The distinguishing characteristic of a critic attack is that it attacks your value as a person. It doesn’t just correct a mistake, it makes you feel bad about yourself for having made the mistake. It isn’t the voice that says “Hey, you’re driving too fast. Better slow down.” It’s the voice that says “You idiot! You’re screwing up again! You always do this!” It makes you feel small, worthless, and ashamed of yourself.

Bottom line: if you haven’t already, you need to find a way to stop your inner critic from beating you up and running your life. To become ourselves, each of us needs to develop our own inner voice, so disidentifying from the inner critic is a crucial step in everyone’s inner work.
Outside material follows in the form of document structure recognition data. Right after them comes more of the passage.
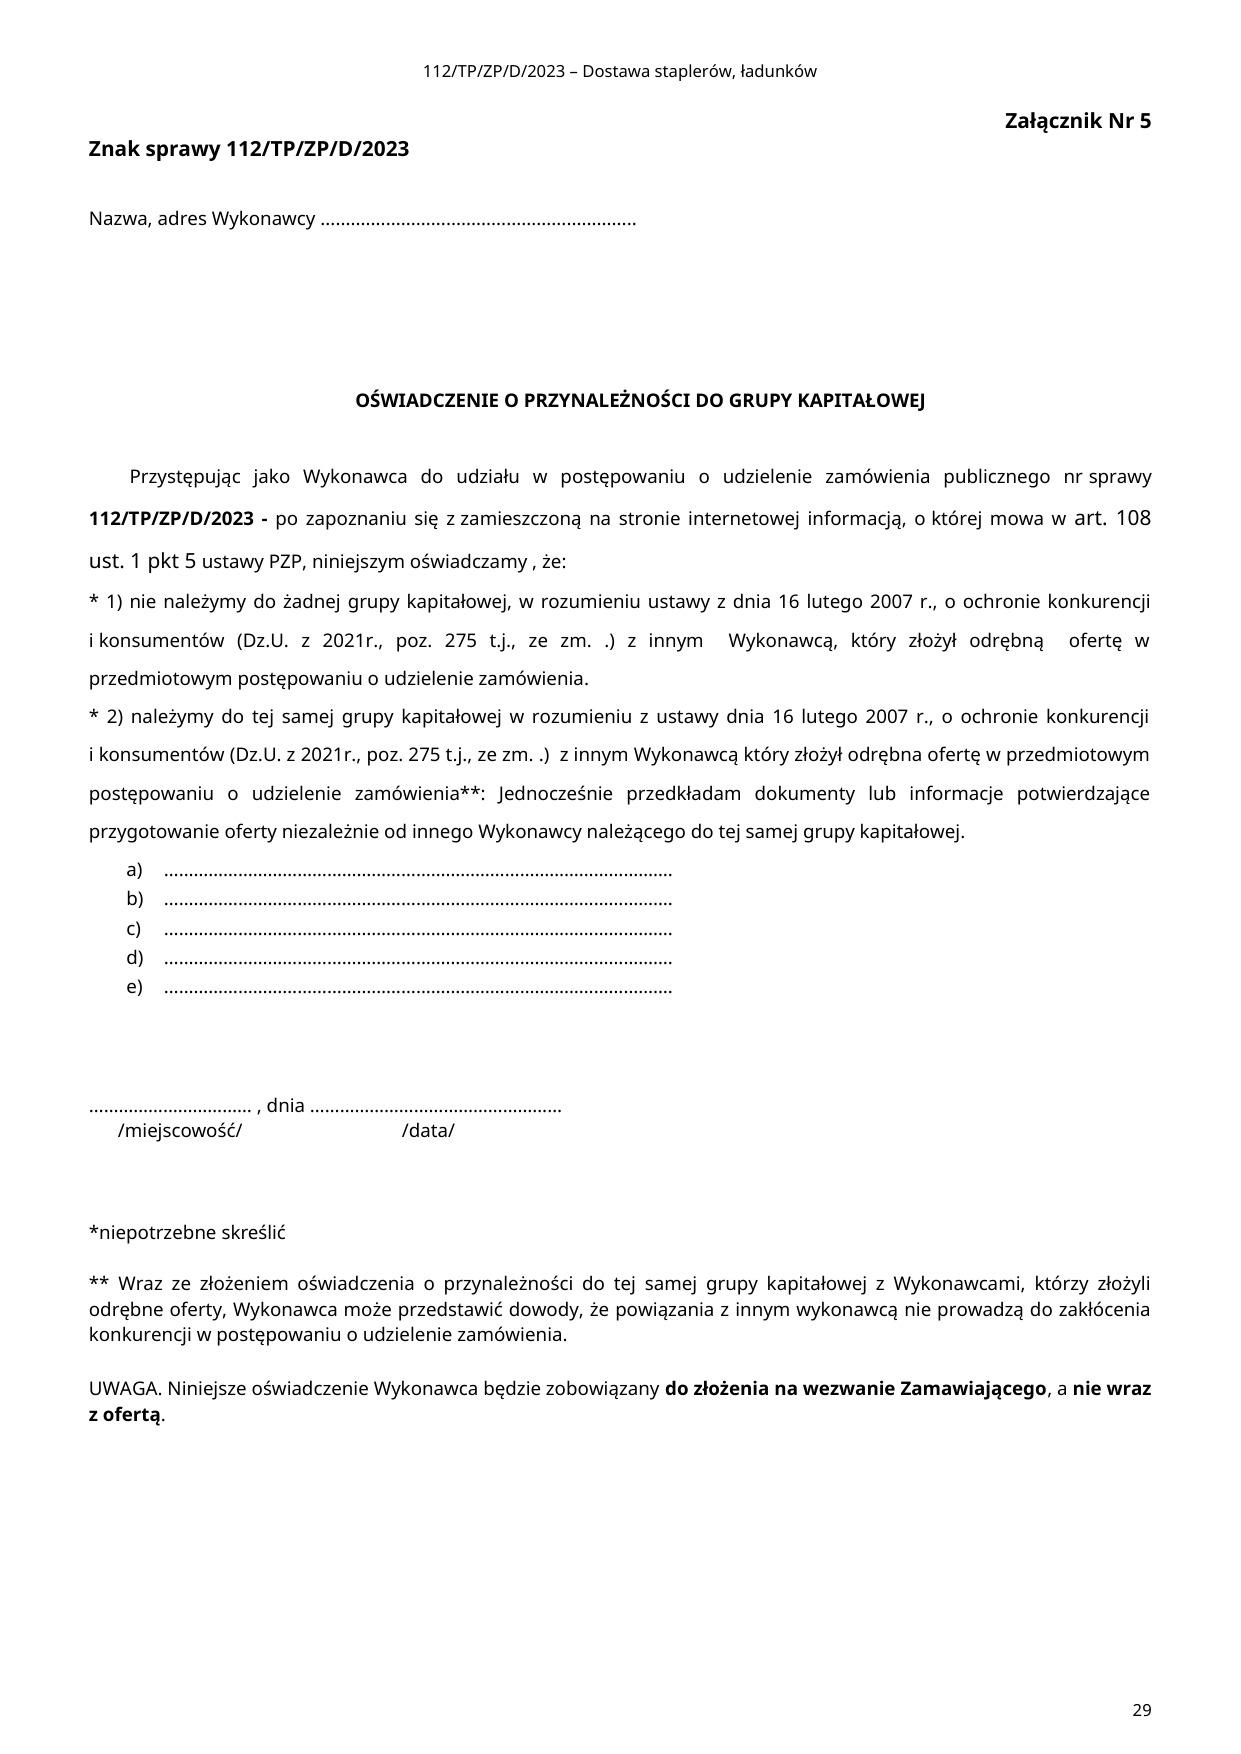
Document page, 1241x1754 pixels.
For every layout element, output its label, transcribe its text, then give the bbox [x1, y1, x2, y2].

text ** Wraz ze złożeniem oświadczenia o przynależności do tej samej grupy kapitałowej z Wykonawcami, którzy złożyli odrębne oferty, Wykonawca może przedstawić dowody, że powiązania z innym wykonawcą nie prowadzą do zakłócenia konkurencji w postępowaniu o udzielenie zamówienia. [89, 1271, 1152, 1347]
list …………………………………………………………………………………………. [126, 856, 1152, 882]
list …………………………………………………………………………………………. [126, 944, 1152, 970]
text Znak sprawy 112/TP/ZP/D/2023 [89, 134, 1152, 163]
text Przystępując jako Wykonawca do udziału w postępowaniu o udzielenie zamówienia publicznego nr sprawy 112/TP/ZP/D/2023 - po zapoznaniu się z zamieszczoną na stronie internetowej informacją, o której mowa w art. 108 ust. 1 pkt 5 ustawy PZP, niniejszym oświadczamy , że: [89, 464, 1152, 574]
text *niepotrzebne skreślić [89, 1219, 1152, 1245]
list …………………………………………………………………………………………. [126, 915, 1152, 940]
text …………………………… , dnia …………………………………………… [89, 1092, 1152, 1117]
list …………………………………………………………………………………………. [126, 973, 1152, 999]
list …………………………………………………………………………………………. [126, 886, 1152, 911]
text * 2) należymy do tej samej grupy kapitałowej w rozumieniu z ustawy dnia 16 lutego 2007 r., o ochronie konkurencji i konsumentów (Dz.U. z 2021r., poz. 275 t.j., ze zm. .) z innym Wykonawcą który złożył odrębna ofertę w przedmiotowym postępowaniu o udzielenie zamówienia**: Jednocześnie przedkładam dokumenty lub informacje potwierdzające przygotowanie oferty niezależnie od innego Wykonawcy należącego do tej samej grupy kapitałowej. [89, 703, 1152, 844]
text Nazwa, adres Wykonawcy ............................................................... [89, 205, 1152, 231]
text * 1) nie należymy do żadnej grupy kapitałowej, w rozumieniu ustawy z dnia 16 lutego 2007 r., o ochronie konkurencji i konsumentów (Dz.U. z 2021r., poz. 275 t.j., ze zm. .) z innym Wykonawcą, który złożył odrębną ofertę w przedmiotowym postępowaniu o udzielenie zamówienia. [89, 589, 1152, 691]
text Załącznik Nr 5 [89, 106, 1152, 134]
text UWAGA. Niniejsze oświadczenie Wykonawca będzie zobowiązany do złożenia na wezwanie Zamawiającego, a nie wraz z ofertą. [89, 1376, 1152, 1427]
text /miejscowość/ /data/ [89, 1117, 1152, 1143]
text OŚWIADCZENIE O PRZYNALEŻNOŚCI DO GRUPY KAPITAŁOWEJ [89, 387, 1152, 413]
Each of us must learn to reference and feel our own inner experience and desires.

 

Defending Yourself Against a Critic Attack

Once you can recognize a critic attack, you are ready to learn how to defend yourself against it. You do this by using your own life energy to push back against it, instead of letting it use your life energy to squash you. Over time, this practice will profoundly change your relationship with your inner critic.
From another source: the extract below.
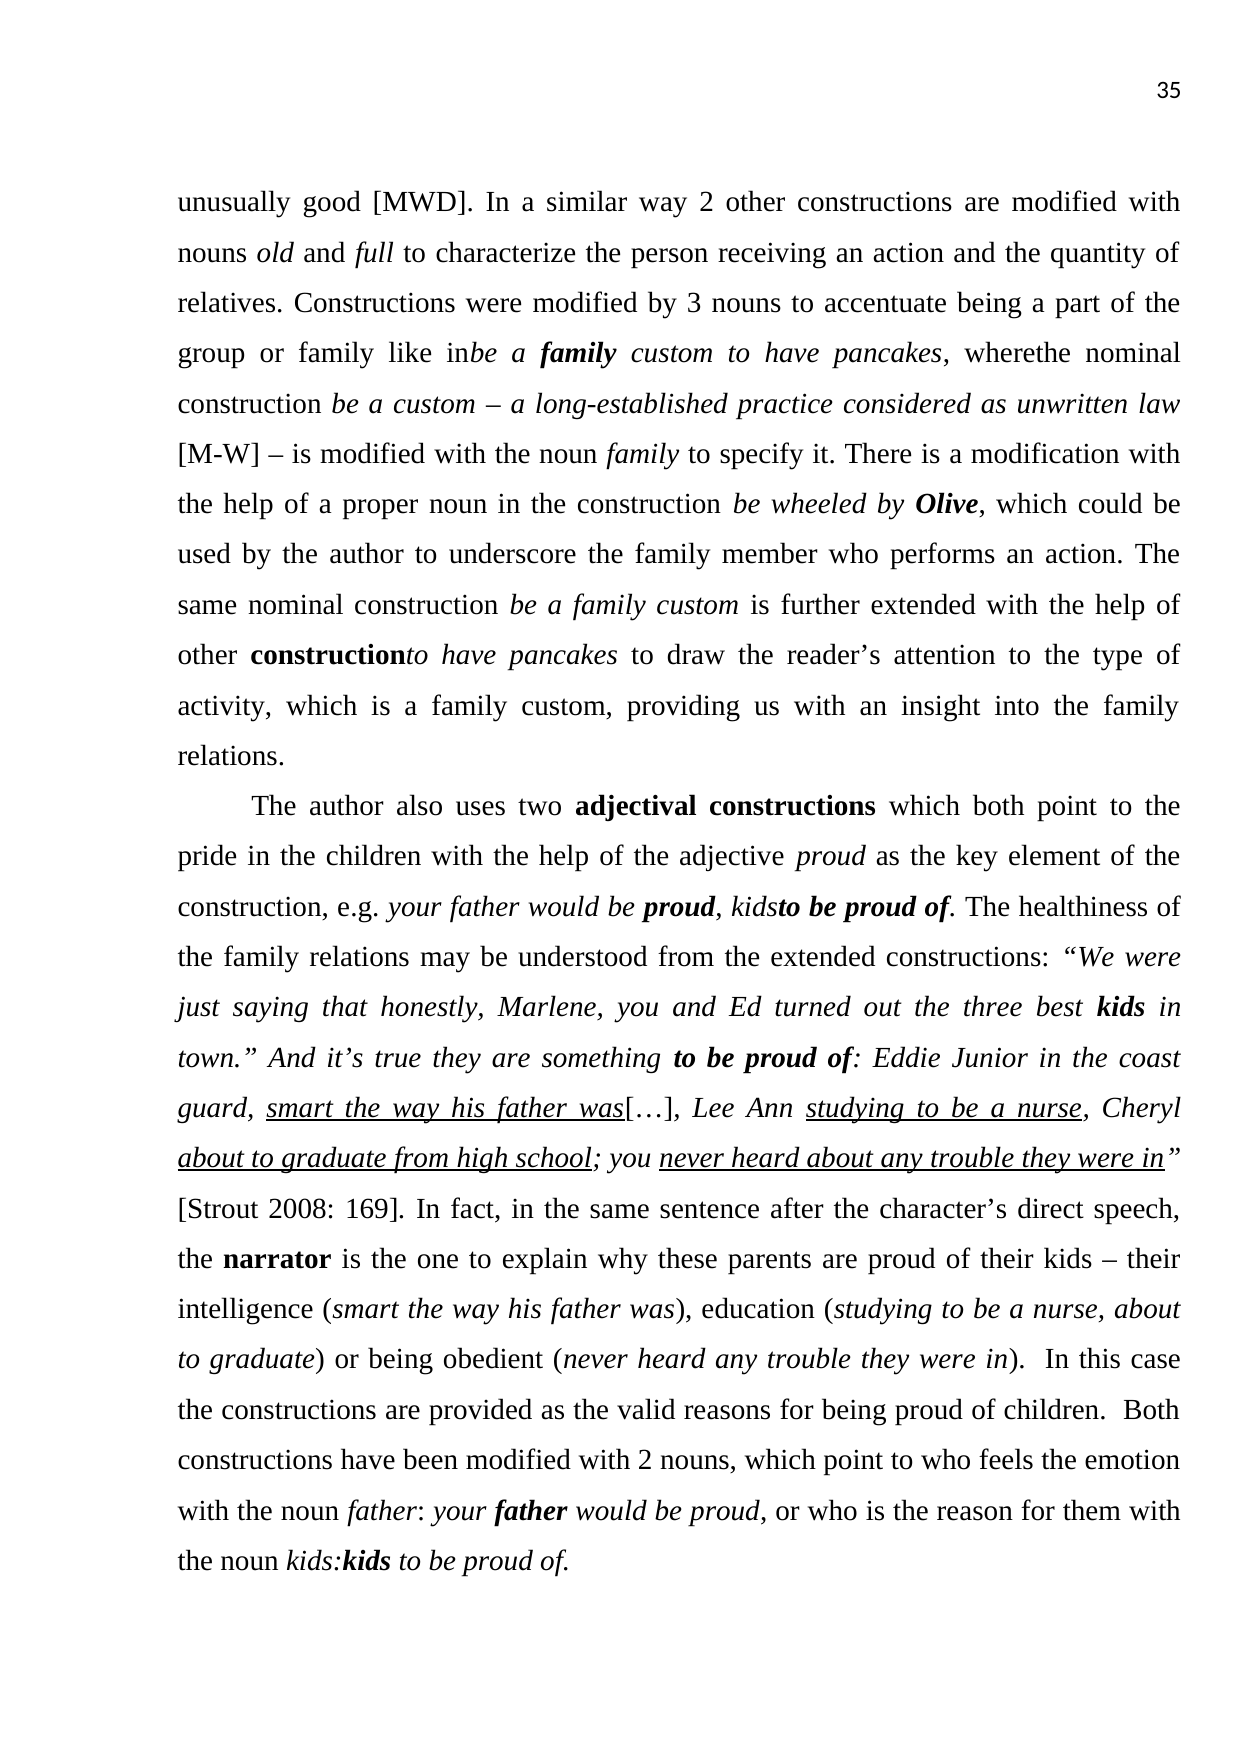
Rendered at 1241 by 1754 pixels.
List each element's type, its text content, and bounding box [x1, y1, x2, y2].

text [177, 184, 1181, 771]
text The author also uses two adjectival constructions which both point to the pride in the children with the help of the adjective proud as the key element of the construction, e.g. your father would be proud, kidsto be proud of. The healthiness of the family relations may be understood from the extended constructions: “We were just saying that honestly, Marlene, you and Ed turned out the three best kids in town.” And it’s true they are something to be proud of: Eddie Junior in the coast guard, smart the way his father was[…], Lee Ann studying to be a nurse, Cheryl about to graduate from high school; you never heard about any trouble they were in” [Strout 2008: 169]. In fact, in the same sentence after the character’s direct speech, the narrator is the one to explain why these parents are proud of their kids – their intelligence (smart the way his father was), education (studying to be a nurse, about to graduate) or being obedient (never heard any trouble they were in). In this case the constructions are provided as the valid reasons for being proud of children. Both constructions have been modified with 2 nouns, which point to who feels the emotion with the noun father: your father would be proud, or who is the reason for them with the noun kids:kids to be proud of. [177, 788, 1181, 1576]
Even though at first your inner critic may seem like an 800 pound gorilla that stomps at will on your small, helpless self, as you practice pushing back against it, the life force that used to feed your inner critic will be redirected into feeding your self. Your inner critic will begin to shrink and your self will grow. Eventually, your self will become bigger and stronger than your inner critic. It will be able to feel an incoming attack and either hold the inner critic off at arms length or just tell it to “Sit!”

As you change your relationship with your inner critic, there is one more thing you may need to do, and that is to stop it from using your mouth to attack others. Just as your inner critic tries to make you behave according to Mom and Dad’s Rules, it often tries to make others behave according to those rules as well. It does this by criticizing and correcting their performance. The extent of this varies from person to person, depending on how much outward aggression their survival patterns allow.
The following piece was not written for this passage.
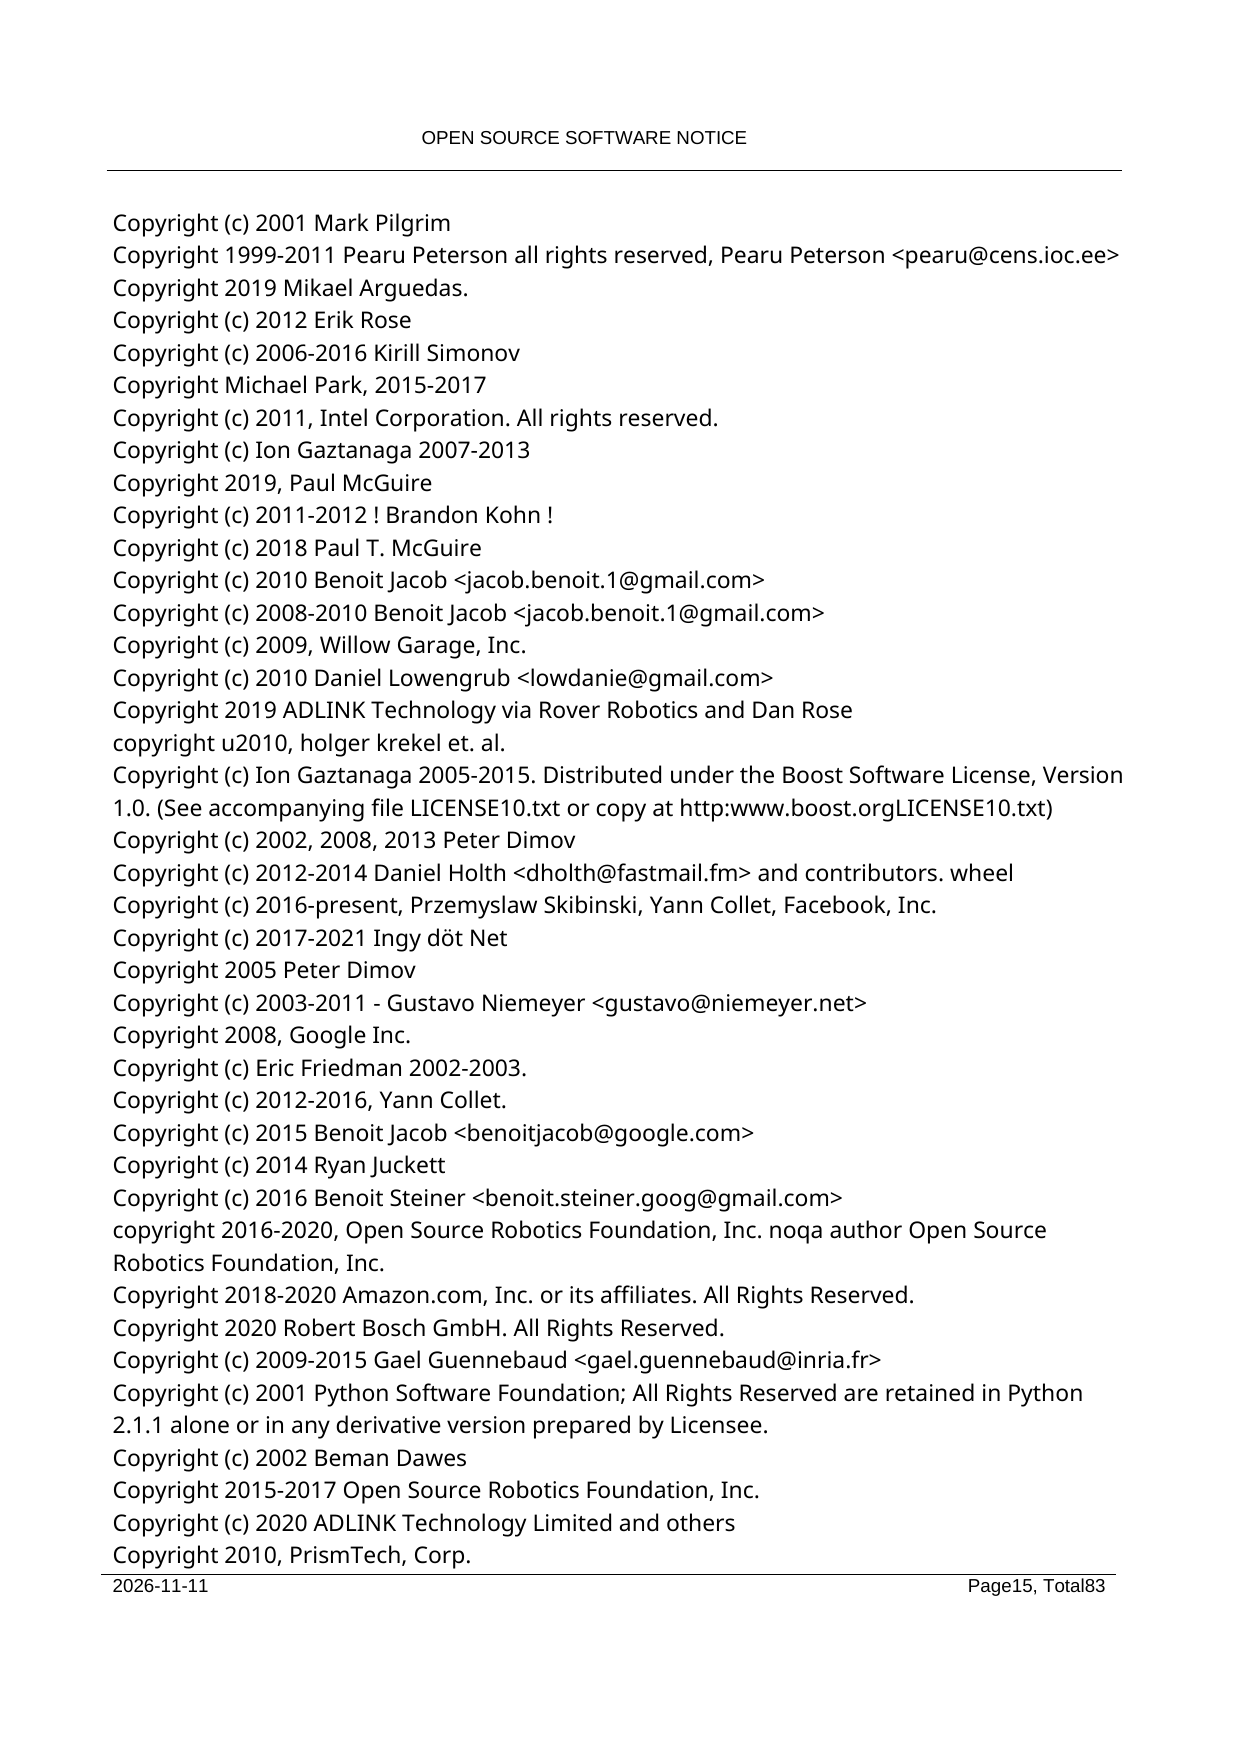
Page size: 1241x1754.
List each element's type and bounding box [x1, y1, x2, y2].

text [112, 206, 1128, 1571]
In some people, most critic attacks are directed inward, toward the self. In other people, most critic attacks are directed outward, toward others. Some people start with an inner critic directed almost entirely inward, but as they find their inner strength, their inner critic turns outward and begins to attack others. If your inner critic attacks others, you must learn how to control it. You can still express anger, but you must learn to do it cleanly, rather than as an attack.

Once you have disidentified from your inner critic and learned how to defend yourself against its attacks, your inner exploration and growth can proceed much more rapidly. You will have cleared a space inside you, within which you will be able to try out new experiences and find your own voice. While it is unlikely that your inner critic will ever disappear completely, your relationship to it will have been turned upside down. Instead of your inner critic running your life and dominating you, now you will be in charge.

Whenever you open the door to some new experience, especially one outside the Good Boy/Good Girl box prescribed by your parents, your inner critic is likely to squawk and try to stop you. But it won’t get to make the decisions any more. In time, you will even come to recognize this kind of critic attack as a sign that you are growing and entering new territory, not a sign that you are in trouble.